A: We have $x^{n} = (1+(x-1))^{n}$ and $$[1+(x-1)]^{n} = {n \choose 0 } + {n \choose 1} \cdot (x-1) + {n \choose 2} \cdot (x-1)^{2} + \cdots + {n \choose n} \cdot (x-1)^{n}$$
Differentiate on both sides w.r.t x and substitute the value $x=2$ in your equation.
A: Use Gauss' trick for summing a sequence: Combine the sum term-by-term with its reversed-order self, noting that the binomial coefficients are symmetric.
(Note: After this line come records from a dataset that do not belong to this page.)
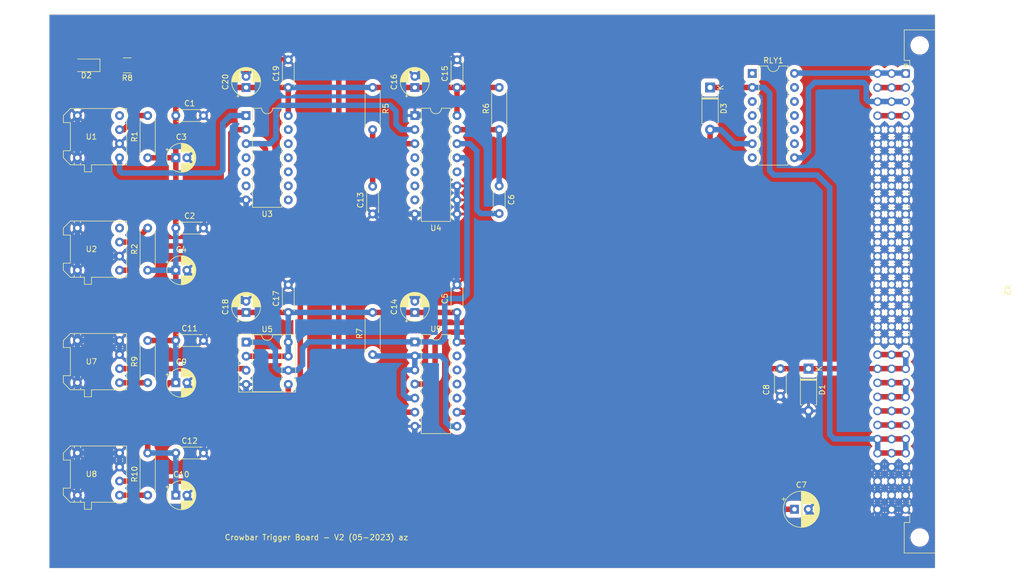
<source format=kicad_pcb>
(kicad_pcb (version 20221018) (generator pcbnew)

  (general
    (thickness 1.6)
  )

  (paper "A4")
  (layers
    (0 "F.Cu" signal)
    (31 "B.Cu" signal)
    (32 "B.Adhes" user "B.Adhesive")
    (33 "F.Adhes" user "F.Adhesive")
    (34 "B.Paste" user)
    (35 "F.Paste" user)
    (36 "B.SilkS" user "B.Silkscreen")
    (37 "F.SilkS" user "F.Silkscreen")
    (38 "B.Mask" user)
    (39 "F.Mask" user)
    (40 "Dwgs.User" user "User.Drawings")
    (41 "Cmts.User" user "User.Comments")
    (42 "Eco1.User" user "User.Eco1")
    (43 "Eco2.User" user "User.Eco2")
    (44 "Edge.Cuts" user)
    (45 "Margin" user)
    (46 "B.CrtYd" user "B.Courtyard")
    (47 "F.CrtYd" user "F.Courtyard")
    (48 "B.Fab" user)
    (49 "F.Fab" user)
  )

  (setup
    (stackup
      (layer "F.SilkS" (type "Top Silk Screen"))
      (layer "F.Paste" (type "Top Solder Paste"))
      (layer "F.Mask" (type "Top Solder Mask") (thickness 0.01))
      (layer "F.Cu" (type "copper") (thickness 0.035))
      (layer "dielectric 1" (type "core") (thickness 1.51) (material "FR4") (epsilon_r 4.5) (loss_tangent 0.02))
      (layer "B.Cu" (type "copper") (thickness 0.035))
      (layer "B.Mask" (type "Bottom Solder Mask") (thickness 0.01))
      (layer "B.Paste" (type "Bottom Solder Paste"))
      (layer "B.SilkS" (type "Bottom Silk Screen"))
      (copper_finish "None")
      (dielectric_constraints no)
    )
    (pad_to_mask_clearance 0.051)
    (solder_mask_min_width 0.25)
    (pcbplotparams
      (layerselection 0x00010fc_ffffffff)
      (plot_on_all_layers_selection 0x0000000_00000000)
      (disableapertmacros false)
      (usegerberextensions false)
      (usegerberattributes false)
      (usegerberadvancedattributes false)
      (creategerberjobfile false)
      (dashed_line_dash_ratio 12.000000)
      (dashed_line_gap_ratio 3.000000)
      (svgprecision 4)
      (plotframeref false)
      (viasonmask false)
      (mode 1)
      (useauxorigin false)
      (hpglpennumber 1)
      (hpglpenspeed 20)
      (hpglpendiameter 15.000000)
      (dxfpolygonmode true)
      (dxfimperialunits true)
      (dxfusepcbnewfont true)
      (psnegative false)
      (psa4output false)
      (plotreference true)
      (plotvalue true)
      (plotinvisibletext false)
      (sketchpadsonfab false)
      (subtractmaskfromsilk false)
      (outputformat 1)
      (mirror false)
      (drillshape 0)
      (scaleselection 1)
      (outputdirectory "gerbers")
    )
  )

  (net 0 "")
  (net 1 "GND")
  (net 2 "+5V")
  (net 3 "Net-(U4A-1Cx)")
  (net 4 "Net-(U4A-1CxRx)")
  (net 5 "Net-(U4A-1R)")
  (net 6 "Net-(D2-K)")
  (net 7 "Net-(D3-A)")
  (net 8 "+24V")
  (net 9 "Net-(U1-VCC)")
  (net 10 "Net-(U2-VCC)")
  (net 11 "+15V")
  (net 12 "Net-(U9-1Y)")
  (net 13 "Net-(U9-3Y)")
  (net 14 "Net-(U7-ANODE)")
  (net 15 "Net-(U8-ANODE)")
  (net 16 "unconnected-(RLY1-Pad7)")
  (net 17 "unconnected-(RLY1-Pad1)")
  (net 18 "/NO_out2")
  (net 19 "Net-(U1-DATA)")
  (net 20 "unconnected-(U1-NC-Pad4)")
  (net 21 "Net-(U2-DATA)")
  (net 22 "unconnected-(U2-NC-Pad4)")
  (net 23 "Net-(U4A-1B)")
  (net 24 "unconnected-(U4B-2CxRx-Pad7)")
  (net 25 "unconnected-(U4B-2Cx-Pad6)")
  (net 26 "Net-(U5-1A)")
  (net 27 "unconnected-(U4B-2Q-Pad5)")
  (net 28 "unconnected-(U4B-2Q-Pad12)")
  (net 29 "unconnected-(U4A-1Q-Pad4)")
  (net 30 "Net-(U5-1Y)")
  (net 31 "Net-(U5-2Y)")
  (net 32 "unconnected-(U9-5Y-Pad10)")
  (net 33 "unconnected-(U9-5A-Pad11)")
  (net 34 "unconnected-(U9-6Y-Pad12)")
  (net 35 "unconnected-(U9-6A-Pad13)")
  (net 36 "/NO_out1")
  (net 37 "unconnected-(X2-Pada2)")
  (net 38 "unconnected-(X2-Pada4)")
  (net 39 "unconnected-(X2-Pada25)")
  (net 40 "unconnected-(X2-Pada26)")

  (footprint "Capacitor_THT:C_Disc_D4.3mm_W1.9mm_P5.00mm" (layer "F.Cu") (at 111.76 55.88))

  (footprint "Capacitor_THT:C_Disc_D4.3mm_W1.9mm_P5.00mm" (layer "F.Cu") (at 111.76 76.2))

  (footprint "Capacitor_THT:CP_Radial_D5.0mm_P2.00mm" (layer "F.Cu") (at 111.76 63.5))

  (footprint "Capacitor_THT:CP_Radial_D5.0mm_P2.00mm" (layer "F.Cu") (at 111.76 83.82))

  (footprint "Capacitor_THT:C_Disc_D4.3mm_W1.9mm_P5.00mm" (layer "F.Cu") (at 162.56 91.44 90))

  (footprint "Capacitor_THT:CP_Radial_D5.0mm_P2.00mm" (layer "F.Cu") (at 111.76 104.14))

  (footprint "Capacitor_THT:CP_Radial_D5.0mm_P2.00mm" (layer "F.Cu") (at 111.76 124.46))

  (footprint "Capacitor_THT:C_Disc_D4.3mm_W1.9mm_P5.00mm" (layer "F.Cu") (at 111.76 96.52))

  (footprint "Capacitor_THT:C_Disc_D4.3mm_W1.9mm_P5.00mm" (layer "F.Cu") (at 111.76 116.84))

  (footprint "Capacitor_THT:C_Disc_D4.3mm_W1.9mm_P5.00mm" (layer "F.Cu") (at 147.32 73.66 90))

  (footprint "Capacitor_THT:CP_Radial_D5.0mm_P2.00mm" (layer "F.Cu") (at 154.94 91.44 90))

  (footprint "Capacitor_THT:C_Disc_D4.3mm_W1.9mm_P5.00mm" (layer "F.Cu") (at 162.56 50.8 90))

  (footprint "Capacitor_THT:CP_Radial_D5.0mm_P2.00mm" (layer "F.Cu") (at 154.94 50.8 90))

  (footprint "Capacitor_THT:C_Disc_D4.3mm_W1.9mm_P5.00mm" (layer "F.Cu") (at 132.08 91.44 90))

  (footprint "Capacitor_THT:CP_Radial_D5.0mm_P2.00mm" (layer "F.Cu") (at 124.46 91.44 90))

  (footprint "Capacitor_THT:C_Disc_D4.3mm_W1.9mm_P5.00mm" (layer "F.Cu") (at 132.08 50.8 90))

  (footprint "Capacitor_THT:CP_Radial_D5.0mm_P2.00mm" (layer "F.Cu")
    (tstamp 00000000-0000-0000-0000-000061005d2f)
    (at 124.46 50.8 90)
    (descr "CP, Radial series, Radial, pin pitch=2.00mm, , diameter=5mm, Electrolytic Capacitor")
    (tags "CP Radial series Radial pin pitch 2.00mm  diameter 5mm Electrolytic Capacitor")
    (property "Sheetfile" "70_COG_Trigger_control.kicad_sch")
    (property "Sheetname" "")
    (path "/00000000-0000-0000-0000-00006101462c")
    (attr through_hole)
    (fp_text reference "C20" (at 1 -3.75 90) (layer "F.SilkS")
        (effects (font (size 1 1) (thickness 0.15)))
      (tstamp 503a6041-3f85-4728-b8d3-b43c8fe69003)
    )
    (fp_text value "1u" (at 1 3.75 90) (layer "F.Fab")
        (effects (font (size 1 1) (thickness 0.15)))
      (tstamp 03410774-1e4b-468d-b283-9ab7b4b965be)
    )
    (fp_text user "${REFERENCE}" (at 1 0 90) (layer "F.Fab")
        (effects (font (size 1 1) (thickness 0.15)))
      (tstamp 223c1d62-6655-40de-beea-517c0314ceb1)
    )
    (fp_line (start -1.804775 -1.475) (end -1.304775 -1.475)
      (stroke (width 0.12) (type solid)) (layer "F.SilkS") (tstamp fc216da9-2d7e-476d-aefc-a3c56b0f7659))
    (fp_line (start -1.554775 -1.725) (end -1.554775 -1.225)
      (stroke (width 0.12) (type solid)) (layer "F.SilkS") (tstamp 4a3c6993-e3f1-4613-b7bf-f17e8d2d3203))
    (fp_line (start 1 -2.58) (end 1 -1.04)
      (stroke (width 0.12) (type solid)) (layer "F.SilkS") (tstamp e4f345c6-debc-4935-b1e5-dafc25b84f52))
    (fp_line (start 1 1.04) (end 1 2.58)
      (stroke (width 0.12) (type solid)) (layer "F.SilkS") (tstamp db8abdcd-45eb-435e-958f-3809ddc335cf))
    (fp_line (start 1.04 -2.58) (end 1.04 -1.04)
      (stroke (width 0.12) (type solid)) (layer "F.SilkS") (tstamp ddf06378-4ad3-4935-8763-4732df32468f))
    (fp_line (start 1.04 1.04) (end 1.04 2.58)
      (stroke (width 0.12) (type solid)) (layer "F.SilkS") (tstamp ffc0ff08-6bc3-4790-93f6-d2238e7127f7))
    (fp_line (start 1.08 -2.579) (end 1.08 -1.04)
      (stroke (width 0.12) (type solid)) (layer "F.SilkS") (tstamp b9ee1e45-4064-470a-9870-e3b93bf85fb2))
    (fp_line (start 1.08 1.04) (end 1.08 2.579)
      (stroke (width 0.12) (type solid)) (layer "F.SilkS") (tstamp 5f770ccd-81a0-4e5b-b9e6-70e0afd34a3f))
    (fp_line (start 1.12 -2.578) (end 1.12 -1.04)
      (stroke (width 0.12) (type solid)) (layer "F.SilkS") (tstamp 3fe0b1f3-980d-4db6-8358-fe3bdd2b4143))
    (fp_line (start 1.12 1.04) (end 1.12 2.578)
      (stroke (width 0.12) (type solid)) (layer "F.SilkS") (tstamp 86ab0e47-7a75-4efe-8ec1-e680c6b95140))
    (fp_line (start 1.16 -2.576) (end 1.16 -1.04)
      (stroke (width 0.12) (type solid)) (layer "F.SilkS") (tstamp 84db766d-cc65-4ec3-917e-45e3251d0240))
    (fp_line (start 1.16 1.04) (end 1.16 2.576)
      (stroke (width 0.12) (type solid)) (layer "F.SilkS") (tstamp 3342278f-fc9e-4261-a77b-6683ea53fec7))
    (fp_line (start 1.2 -2.573) (end 1.2 -1.04)
      (stroke (width 0.12) (type solid)) (layer "F.SilkS") (tstamp 693a21f0-b809-49c8-8ed9-0563a541db32))
    (fp_line (start 1.2 1.04) (end 1.2 2.573)
      (stroke (width 0.12) (type solid)) (layer "F.SilkS") (tstamp 48c41041-0f90-459b-bbb0-0517431afa77))
    (fp_line (start 1.24 -2.569) (end 1.24 -1.04)
      (stroke (width 0.12) (type solid)) (layer "F.SilkS") (tstamp 33cfd557-cf83-4a96-9148-7e90b09435f7))
    (fp_line (start 1.24 1.04) (end 1.24 2.569)
      (stroke (width 0.12) (type solid)) (layer "F.SilkS") (tstamp 9f343ba0-4405-46f4-b07a-b6e036ca636f))
    (fp_line (start 1.28 -2.565) (end 1.28 -1.04)
      (stroke (width 0.12) (type solid)) (layer "F.SilkS") (tstamp 26fc1839-d604-4a6d-8f5b-e1c1904190a5))
    (fp_line (start 1.28 1.04) (end 1.28 2.565)
      (stroke (width 0.12) (type solid)) (layer "F.SilkS") (tstamp 88fb9de3-5542-4734-804c-71b201f27bb5))
    (fp_line (start 1.32 -2.561) (end 1.32 -1.04)
      (stroke (width 0.12) (type solid)) (layer "F.SilkS") (tstamp 183325de-6e78-4d19-a432-a54a2dc65db3))
    (fp_line (start 1.32 1.04) (end 1.32 2.561)
      (stroke (width 0.12) (type solid)) (layer "F.SilkS") (tstamp 869cc5f2-5f43-44fa-be0c-9ac5766054e7))
    (fp_line (start 1.36 -2.556) (end 1.36 -1.04)
      (stroke (width 0.12) (type solid)) (layer "F.SilkS") (tstamp 8bf752b1-d72b-4a13-bbf1-b9010e4d853c))
    (fp_line (start 1.36 1.04) (end 1.36 2.556)
      (stroke (width 0.12) (type solid)) (layer "F.SilkS") (tstamp 57f457d4-6ec5-4b78-bc62-e752f6e8bed6))
    (fp_line (start 1.4 -2.55) (end 1.4 -1.04)
      (stroke (width 0.12) (type solid)) (layer "F.SilkS") (tstamp fda27f8e-2a0a-4124-af8c-7f41cf18d695))
    (fp_line (start 1.4 1.04) (end 1.4 2.55)
      (stroke (width 0.12) (type solid)) (layer "F.SilkS") (tstamp f8a63bce-f6b6-4067-8b11-a106de6d90d7))
    (fp_line (start 1.44 -2.543) (end 1.44 -1.04)
      (stroke (width 0.12) (type solid)) (layer "F.SilkS") (tstamp 9d93a8b3-3a71-45e9-9be1-50d050798f4b))
    (fp_line (start 1.44 1.04) (end 1.44 2.543)
      (stroke (width 0.12) (type solid)) (layer "F.SilkS") (tstamp 8f0e5d90-26c6-4813-ad50-83ba3734122d))
    (fp_line (start 1.48 -2.536) (end 1.48 -1.04)
      (stroke (width 0.12) (type solid)) (layer "F.SilkS") (tstamp 2e7b1154-c064-4e53-b49e-2c741d7c8196))
    (fp_line (start 1.48 1.04) (end 1.48 2.536)
      (stroke (width 0.12) (type solid)) (layer "F.SilkS") (tstamp 4f469fa6-b0a5-415f-bd95-1a5ebecaea40))
    (fp_line (start 1.52 -2.528) (end 1.52 -1.04)
      (stroke (width 0.12) (type solid)) (layer "F.SilkS") (tstamp 355d6bfb-4115-48c4-88cc-56bf2a487311))
    (fp_line (start 1.52 1.04) (end 1.52 2.528)
      (stroke (width 0.12) (type solid)) (layer "F.SilkS") (tstamp c9fc9f1f-60fe-4f7a-acfe-057cf09b646c))
    (fp_line (start 1.56 -2.52) (end 1.56 -1.04)
      (stroke (width 0.12) (type solid)) (layer "F.SilkS") (tstamp 2bd86239-d8f5-49e7-b3d5-1bd708fa0feb))
    (fp_line (start 1.56 1.04) (end 1.56 2.52)
      (stroke (width 0.12) (type solid)) (layer "F.SilkS") (tstamp 24f63a15-d38d-449e-9b7e-60a403f3720e))
    (fp_line (start 1.6 -2.511) (end 1.6 -1.04)
      (stroke (width 0.12) (type solid)) (layer "F.SilkS") (tstamp f30b6d3b-0bea-4c04-a0c7-e4998f978bb1))
    (fp_line (start 1.6 1.04) (end 1.6 2.511)
      (stroke (width 0.12) (type solid)) (layer "F.SilkS") (tstamp 8b15972d-0f86-46cf-960f-dfd885aebc3d))
    (fp_line (start 1.64 -2.501) (end 1.64 -1.04)
      (stroke (width 0.12) (type solid)) (layer "F.SilkS") (tstamp 6ef2338f-c085-4cc1-bc18-09da1ad061a4))
    (fp_line (start 1.64 1.04) (end 1.64 2.501)
      (stroke (width 0.12) (type solid)) (layer "F.SilkS") (tstamp 7a1e1cfc-7cb2-429a-85b2-d525c08b69c4))
    (fp_line (start 1.68 -2.491) (end 1.68 -1.04)
      (stroke (width 0.12) (type solid)) (layer "F.SilkS") (tstamp 23866e8e-df1b-4388-92dd-2412c40342dc))
    (fp_line (start 1.68 1.04) (end 1.68 2.491)
      (stroke (width 0.12) (type solid)) (layer "F.SilkS") (tstamp 8f7bd3d5-814d-4247-a06e-18768077275d))
    (fp_line (start 1.721 -2.48) (end 1.721 -1.04)
      (stroke (width 0.12) (type solid)) (layer "F.SilkS") (tstamp 3085f335-5809-4dff-a3d1-32fc6f164e1f))
    (fp_line (start 1.721 1.04) (end 1.721 2.48)
      (stroke (width 0.12) (type solid)) (layer "F.SilkS") (tstamp d6d4e319-ac76-457c-8389-567c25ca894b))
    (fp_line (start 1.761 -2.468) (end 1.761 -1.04)
      (stroke (width 0.12) (type solid)) (layer "F.SilkS") (tstamp efc4ad1c-275a-4290-990e-531a3e313e12))
    (fp_line (start 1.761 1.04) (end 1.761 2.468)
      (stroke (width 0.12) (type solid)) (layer "F.SilkS") (tstamp f96277fb-611a-41d0-b829-6565d0962f75))
    (fp_line (start 1.801 -2.455) (end 1.801 -1.04)
      (stroke (width 0.12) (type solid)) (layer "F.SilkS") (tstamp bdb5be97-35eb-4755-920f-279807205936))
    (fp_line (start 1.801 1.04) (end 1.801 2.455)
      (stroke (width 0.12) (type solid)) (layer "F.SilkS") (tstamp 283be821-3153-4656-93b6-de5e4586d6d1))
    (fp_line (start 1.841 -2.442) (end 1.841 -1.04)
      (stroke (width 0.12) (type solid)) (layer "F.SilkS") (tstamp 115cb2fc-d1ef-4a9f-91a7-c86b9f8ec0f4))
    (fp_line (start 1.841 1.04) (end 1.841 2.442)
      (stroke (width 0.12) (type solid)) (layer "F.SilkS") (tstamp 1c59747c-6b4c-4d1c-81c1-c9962a805066))
    (fp_line (start 1.881 -2.428) (end 1.881 -1.04)
      (stroke (width 0.12) (type solid)) (layer "F.SilkS") (tstamp c26c96f9-d89b-4281-82a2-a6099c77c5cd))
    (fp_line (start 1.881 1.04) (end 1.881 2.428)
      (stroke (width 0.12) (type solid)) (layer "F.SilkS") (tstamp 0739b9d8-cd41-4700-9f86-29920f00461f))
    (fp_line (start 1.921 -2.414) (end 1.921 -1.04)
      (stroke (width 0.12) (type solid)) (layer "F.SilkS") (tstamp d73c269e-3fd3-43fb-90fb-63ecee7d23c1))
    (fp_line (start 1.921 1.04) (end 1.921 2.414)
      (stroke (width 0.12) (type solid)) (layer "F.SilkS") (tstamp a86c5233-6427-49cf-8331-71dc7792c2ff))
    (fp_line (start 1.961 -2.398) (end 1.961 -1.04)
      (stroke (width 0.12) (type solid)) (layer "F.SilkS") (tstamp 0cc0b3dd-0ef2-4760-a5e0-c8ccfbaeacc9))
    (fp_line (start 1.961 1.04) (end 1.961 2.398)
      (stroke (width 0.12) (type solid)) (layer "F.SilkS") (tstamp d570528a-65e3-42ea-a66b-50656d9c8f05))
    (fp_line (start 2.001 -2.382) (end 2.001 -1.04)
      (stroke (width 0.12) (type solid)) (layer "F.SilkS") (tstamp c9bd9ec2-9314-4c4d-87c0-1c1f9cbcab85))
    (fp_line (start 2.001 1.04) (end 2.001 2.382)
      (stroke (width 0.12) (type solid)) (layer "F.SilkS") (tstamp a83cd52e-e312-4748-b28a-259a6747b6cc))
    (fp_line (start 2.041 -2.365) (end 2.041 -1.04)
      (stroke (width 0.12) (type solid)) (layer "F.SilkS") (tstamp ca38525a-2c09-4c7c-9e5f-65677b1416ec))
    (fp_line (start 2.041 1.04) (end 2.041 2.365)
      (stroke (width 0.12) (type solid)) (layer "F.SilkS") (tstamp 73de6923-6304-4876-92f2-8359707943fe))
    (fp_line (start 2.081 -2.348) (end 2.081 -1.04)
      (stroke (width 0.12) (type solid)) (layer "F.SilkS") (tstamp 899f1e31-51d5-48aa-959b-72fb112e0920))
    (fp_line (start 2.081 1.04) (end 2.081 2.348)
      (stroke (width 0.12) (type solid)) (layer "F.SilkS") (tstamp 82645ac0-a3a8-4b26-989a-b4f4927aa0e9))
    (fp_line (start 2.121 -2.329) (end 2.121 -1.04)
      (stroke (width 0.12) (type solid)) (layer "F.SilkS") (tstamp 6dab0dfb-cd2f-40f3-adc5-e9362748524a))
    (fp_line (start 2.121 1.04) (end 2.121 2.329)
      (stroke (width 0.12) (type solid)) (layer "F.SilkS") (tstamp f1a408bd-e132-4c88-a73b-efb19186370f))
    (fp_line (start 2.161 -2.31) (end 2.161 -1.04)
      (stroke (width 0.12) (type solid)) (layer "F.SilkS") (tstamp fca8a26d-b777-48bf-968e-9776af18284d))
    (fp_line (start 2.161 1.04) (end 2.161 2.31)
      (stroke (width 0.12) (type solid)) (layer "F.SilkS") (tstamp e5d89a1f-3dad-465b-b915-c5404876fc7f))
    (fp_line (start 2.201 -2.29) (end 2.201 -1.04)
      (stroke (width 0.12) (type solid)) (layer "F.SilkS") (tstamp 683d48e4-da62-4a5f-86c2-9b309ec27e9e))
    (fp_line (start 2.201 1.04) (end 2.201 2.29)
      (stroke (width 0.12) (type solid)) (layer "F.SilkS") (tstamp b2399d40-7bf1-4d40-a3a3-12fc4041d44a))
    (fp_line (start 2.241 -2.268) (end 2.241 -1.04)
      (stroke (width 0.12) (type solid)) (layer "F.SilkS") (tstamp a59f3334-61bf-445c-85fe-679bd1ca34cd))
    (fp_line (start 2.241 1.04) (end 2.241 2.268)
      (stroke (width 0.12) (type solid)) (layer "F.SilkS") (tstamp 29aa7762-10d9-48f2-a386-a03d1d16193c))
    (fp_line (start 2.281 -2.247) (end 2.281 -1.04)
      (stroke (width 0.12) (type solid)) (layer "F.SilkS") (tstamp 3205709c-4bc3-428f-8037-43c45a2b29ac))
    (fp_line (start 2.281 1.04) (end 2.281 2.247)
      (stroke (width 0.12) (type solid)) (layer "F.SilkS") (tstamp 9a5f3466-5502-4a1d-bc10-dc56072a619d))
    (fp_line (start 2.321 -2.224) (end 2.321 -1.04)
      (stroke (width 0.12) (type solid)) (layer "F.SilkS") (tstamp 65861ea1-e0d8-450f-b326-8a1c6697ec3c))
    (fp_line (start 2.321 1.04) (end 2.321 2.224)
      (stroke (width 0.12) (type solid)) (layer "F.SilkS") (tstamp e5fd7086-2619-4aff-b6eb-6328987e2e28))
    (fp_line (start 2.361 -2.2) (end 2.361 -1.04)
      (stroke (width 0.12) (type solid)) (layer "F.SilkS") (tstamp 52e97164-1efa-4692-9543-c9d5405a6140))
    (fp_line (start 2.361 1.04) (end 2.361 2.2)
      (stroke (width 0.12) (type solid)) (layer "F.SilkS") (tstamp b67ac73c-ed04-48f0-a016-57dd05d8969e))
    (fp_line (start 2.
... [976852 chars truncated]
</source>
$$S = \sum_{r=0}^n r { n \choose r } = \sum_{r=0}^n (n-r) {n \choose n-r }$$
So, 
$$\begin{eqnarray}
2 S &=& \sum_{r=0}^n \left( r {n\choose r} + (n-r) {n \choose n-r} \right)\\\\
 &=& \sum_{r=0}^n \left( r {n\choose r} + (n-r) {n \choose r} \right)\\\\
&=& \sum_{r=0}^n \left( n {n\choose r} \right)\\\\
&=& n \sum_{r=0}^n {n\choose r}\\\\
&=& n 2^n \hspace{0.1in} \text{, by familiar identity}
\end{eqnarray}$$

To use a specific example, say, $n= 4$. The "trick" is deal to add the sum to its reverse, so let's look at those sums ...
$$\begin{align}
\sum_{r=0}^4 r\binom{4}{r} &\quad=\quad 0 \binom{4}{0} + 1 \binom{4}{1} + 2 \binom{4}{2} + 3\binom{4}{3} + 4\binom{4}{4} \quad= S \\
\sum_{r=0}^4(4-r)\binom{4}{4-r} &\quad=\quad 4 \binom{4}{4} + 3 \binom{4}{3} + 2 \binom{4}{2} + 1 \binom{4}{1} + 0\binom{4}{0} \quad= S
\end{align}$$ 
The fact that the binomial coefficients are "symmetric" says that each such coefficient in the first sum matches the one below it in the second sum. Adding the sums "vertically" (that is, term-by-term), we have
$$\sum_{r=0}^4 \left( r + (4-r) \right) \binom{4}{r} \quad=\quad 4\binom{4}{0} + 4\binom{4}{1} + 4\binom{4}{2} + 4\binom{4}{3} + 4\binom{4}{4} \quad=\quad 2 S$$ 
The trick has given us a common multiplier ($4$, which is to say $n$) that we factor-out:
$$n \sum_{r=0}^4 \binom{4}{r} \quad=\quad 4\left(\;\binom{4}{0} + \binom{4}{1} + \binom{4}{2} + \binom{4}{3} + \binom{4}{4} \;\right) \quad=\quad 2 S$$ 
Finally, because we know the sum of binomial coefficients is an appropriate power of $2$ (why?), this gives
$$4\cdot 2^4 = 2 S \qquad\to\qquad S = 4\cdot 2^3 = n\cdot 2^{n-1}$$
A: Take the binomial expansion of $(1+x)^n$. Differentiate both sides with respect to $x$, then substitute $x=1$ and that will give you the identity.
A: Here's a hint:
$$r\binom{n}{r} = n\binom{n-1}{r-1}, \quad r\geq 1$$
Here be spoilers:
\begin{align}
\sum_{r=0}^{n} r\binom{n}{r}
&= \sum_{r=1}^{n} r\binom{n}{r} & &\text{drop the zero term}
\\
&= \sum_{r=1}^{n} n\binom{n-1}{r-1} & &\text{apply the above identity}
\\
&= n \sum_{k=0}^{n-1} \binom{n-1}{k} & &\text{replace index $r$ with $k=r-1$} 
\\
&= n 2^{n-1} & &\text{the sum is just the total number of subsets of $n-1$ elements} 
\end{align}
A: I can't resist giving the standard bijective proof of this fact. Let $[n]$ be the set of integers from $1$ to $n$. Then $r {n \choose r}$ is the number of elements in all the subsets of $[n]$ which have $r$ elements. So your sum is the number of elements in all the subsets of $[n]$.
But we can pair the sets up into $2^{n-1}$ pairs of the form $S, [n] \setminus S$. Each pair contains $n$ elements, so all the sets together contain $n 2^{n-1}$ elements.